__PASSAGE FOR REVIEW__:
=======
If there is not an assessed liability on the taxpayer's account at the point in time an overpayment is allowed (a transaction internal to the IRS), a refund will be made to the taxpayer and the liability will be assessed separately. Once the refund is made, the taxpayer will not have an opportunity to have it reapplied to the liability to avoid the possible economic detriment due to the interest rate differential.

Example 2: Normal Billing/Refunding

Procedures When Years Are Not

Closed Out Simultaneously

Assume a refund claim for the 1986 year results in an overpayment of $100 that is refunded on March 15, 1995. Allowable interest is paid from March 15, 1987, to March 15, 1995. The taxpayer will receive allowable interest of $48 (6% x 8 years). The taxpayer is assessed a deficiency of $100 on the 1987 year. The deficiency is not assessed until March 16, 1995, the day after the refund on 1986 is made. The IRS assessed deficiency interest of $49 ($100 x 7% x 7 years) for the period from March 15, 1988, to March 16, 1995. Note that the taxpayer owed the IRS $100 and the IRS owed the taxpayer $100 for the period from March 15, 1988, through March 15, 1995; nevertheless, the taxpayer paid $49 to the IRS for that period and the IRS paid the taxpayer $42 ($100 x 6% x 7), a $7 ($49 - $42) economic detriment to the taxpayer. This detriment is based solely on the one-percent rate differential.

Many times taxpayers make advance payments on accounts prior to the final resolution of all issues. If another account becomes overpaid at a date prior to the date of the advance payment, the taxpayer is not allowed to pay the liability using the funds available at the earlier date. This results in the taxpayer paying more deficiency interest than would have been due if the advance payment had not been made.

Example 3: Inequities Caused by the IRS's

Failure to Allow "Netting" When Years Are

Simultaneously Closed

Assume the taxpayer has 1985 and 1986 under examination. The taxpayer anticipates a deficiency on 1986 of $200. No change is anticipated on 1985. The taxpayer makes a payment of $200 on March 15, 1994, plus accrued deficiency interest, from March 15, 1987, to March 15, 1994, of $98 ($200 x 7% x 7 years). The examination is completed and there is a $200 overpayment on 1985 and a $200 underpayment on 1986. The $200 on 1985 will be refunded with allowable interest, from March 15, 1986, to the date of the refund, of $108 ($200 x 6% x 9 years). The taxpayer has received net interest of $10 ($108 - $98). If the advance payment had not been made, the IRS would first have applied the $200 refund from 1985 to 1986. Allowable interest from March 15, 1986, to March 15, 1995 would have been computed as follows: $12 ($200 x 6% x 1 year) plus $6 ($12 x 6% x 8 years) equals $18 ($12 + $6). The taxpayer receives $8 ($18 - $10) less because of the advance payment due to the one-percent rate differential charged by the IRS from March 15, 1987, to March 15, 1994.
=======
[Stored data]

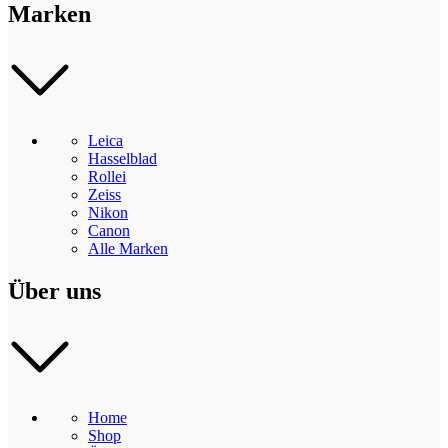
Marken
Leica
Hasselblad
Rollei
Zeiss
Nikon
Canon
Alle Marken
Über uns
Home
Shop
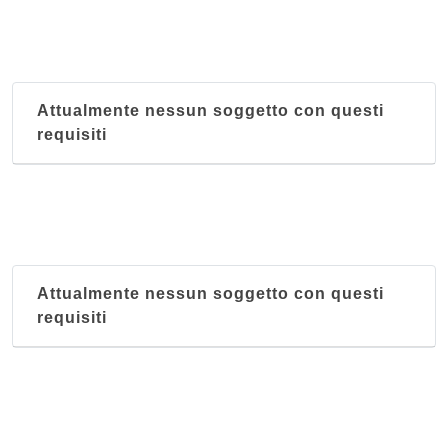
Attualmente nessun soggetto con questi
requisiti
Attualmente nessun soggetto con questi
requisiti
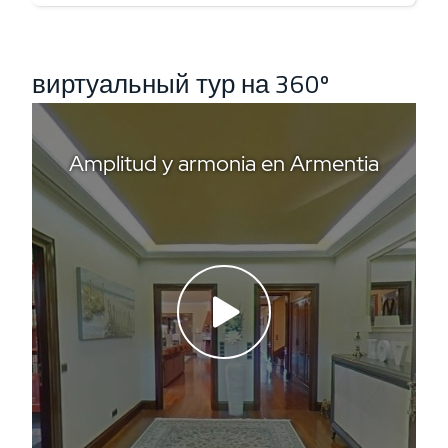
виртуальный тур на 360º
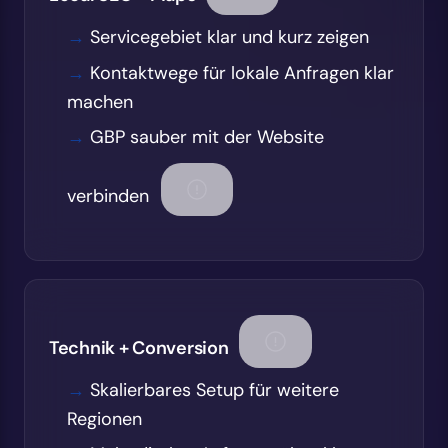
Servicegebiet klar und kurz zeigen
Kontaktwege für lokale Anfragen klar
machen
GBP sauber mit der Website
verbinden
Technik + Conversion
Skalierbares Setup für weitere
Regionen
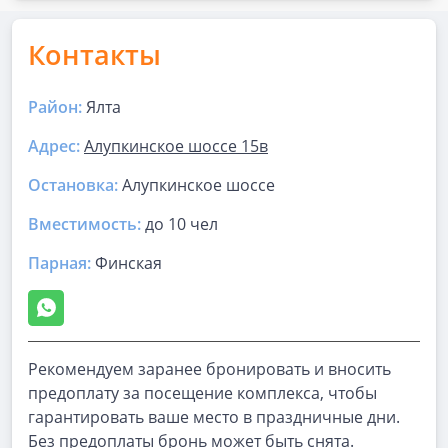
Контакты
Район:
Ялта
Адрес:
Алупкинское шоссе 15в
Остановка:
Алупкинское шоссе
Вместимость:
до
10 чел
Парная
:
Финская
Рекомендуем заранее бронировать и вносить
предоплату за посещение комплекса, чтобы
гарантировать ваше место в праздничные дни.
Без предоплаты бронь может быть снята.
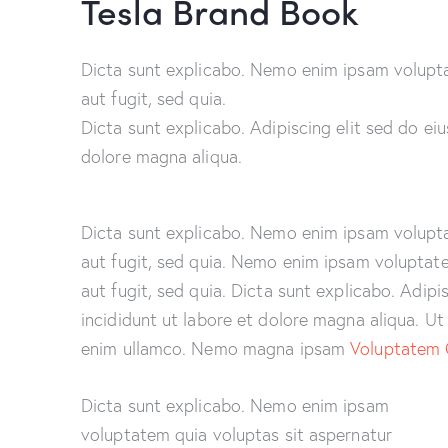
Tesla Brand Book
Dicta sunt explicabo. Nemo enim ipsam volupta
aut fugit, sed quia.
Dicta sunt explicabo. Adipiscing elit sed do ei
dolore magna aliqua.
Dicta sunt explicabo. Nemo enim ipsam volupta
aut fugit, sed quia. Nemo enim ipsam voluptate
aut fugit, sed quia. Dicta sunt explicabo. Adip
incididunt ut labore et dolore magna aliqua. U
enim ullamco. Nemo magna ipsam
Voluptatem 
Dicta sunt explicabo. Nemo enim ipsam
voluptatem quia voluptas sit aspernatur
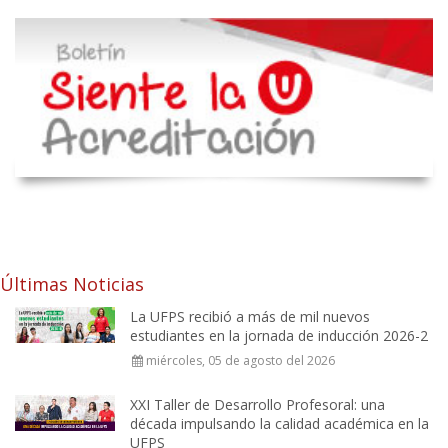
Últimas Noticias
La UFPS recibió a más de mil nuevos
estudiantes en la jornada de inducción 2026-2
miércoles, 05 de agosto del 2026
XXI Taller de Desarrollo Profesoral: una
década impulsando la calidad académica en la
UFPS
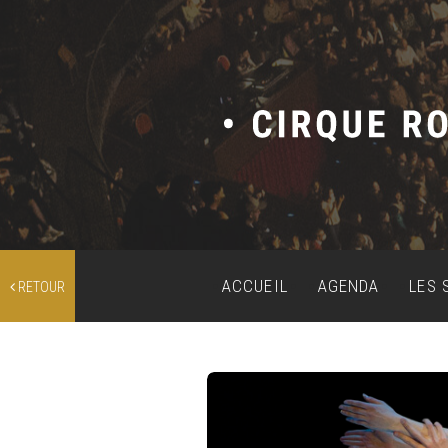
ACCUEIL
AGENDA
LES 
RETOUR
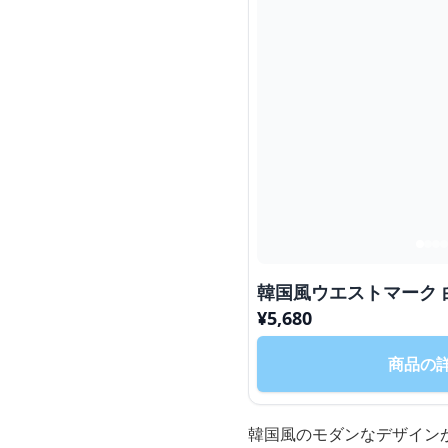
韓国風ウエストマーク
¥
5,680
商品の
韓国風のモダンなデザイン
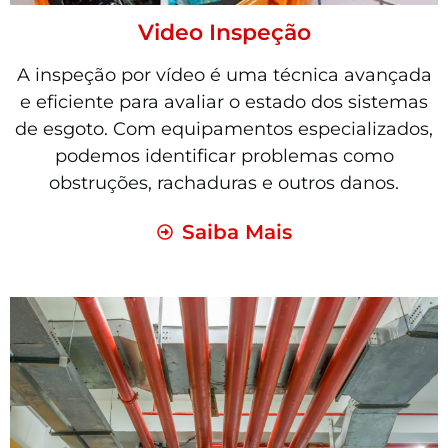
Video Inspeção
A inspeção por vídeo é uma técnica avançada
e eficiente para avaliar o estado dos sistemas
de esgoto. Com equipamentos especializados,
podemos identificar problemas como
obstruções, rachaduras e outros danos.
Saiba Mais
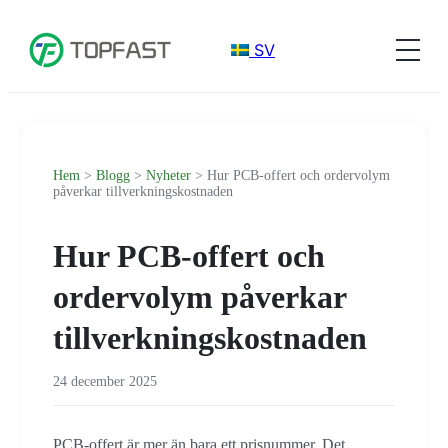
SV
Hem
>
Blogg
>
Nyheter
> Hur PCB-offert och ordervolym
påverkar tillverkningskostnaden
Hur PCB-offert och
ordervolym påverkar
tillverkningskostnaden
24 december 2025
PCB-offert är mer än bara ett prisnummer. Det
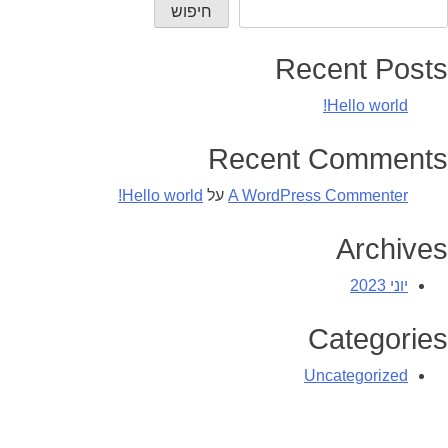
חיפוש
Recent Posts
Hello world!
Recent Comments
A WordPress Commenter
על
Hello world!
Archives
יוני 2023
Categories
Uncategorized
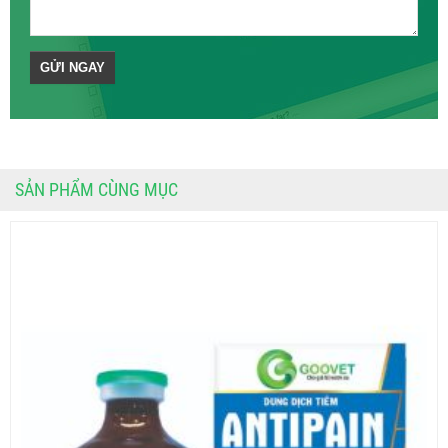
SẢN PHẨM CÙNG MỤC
=======
__REQUIRED WORK__:
A. Decide whether each statement agrees with the text on IRS overpayment and deficiency interest. Answer yes or no for each, and quote the words from the text that settle it.
(i) In the normal billing and refunding example, the 1987 deficiency is assessed on March 16, 1995.
(ii) In the example on simultaneously closed years, the taxpayer anticipates a change on 1985.
(iii) After a refund is made, the taxpayer can have it reapplied to the liability.
B. In the records, begin at the line that contains "Servicegebiet klar und kurz zeigen" and stop after the line that contains "Без предоплаты бронь может быть снята.". Please write out those lines again with "Финская" replaced by "Турецкая", changing nothing else and leaving the pictures out.

__TASK-BY-TASK RESULTS__:
A.
(i) Yes: "The deficiency is not assessed until March 16, 1995, the day after the refund on 1986 is made."
(ii) No: "No change is anticipated on 1985."
(iii) No: "Once the refund is made, the taxpayer will not have an opportunity to have it reapplied to the liability to avoid the possible economic detriment due to the interest rate differential."

B.
Servicegebiet klar und kurz zeigen
Kontaktwege für lokale Anfragen klar
machen
GBP sauber mit der Website
verbinden
Technik + Conversion
Skalierbares Setup für weitere
Regionen
Контакты
Район:
Ялта
Адрес:
Алупкинское шоссе 15в
Остановка:
Алупкинское шоссе
Вместимость:
до
10 чел
Парная
:
Турецкая
Рекомендуем заранее бронировать и вносить
предоплату за посещение комплекса, чтобы
гарантировать ваше место в праздничные дни.
Без предоплаты бронь может быть снята.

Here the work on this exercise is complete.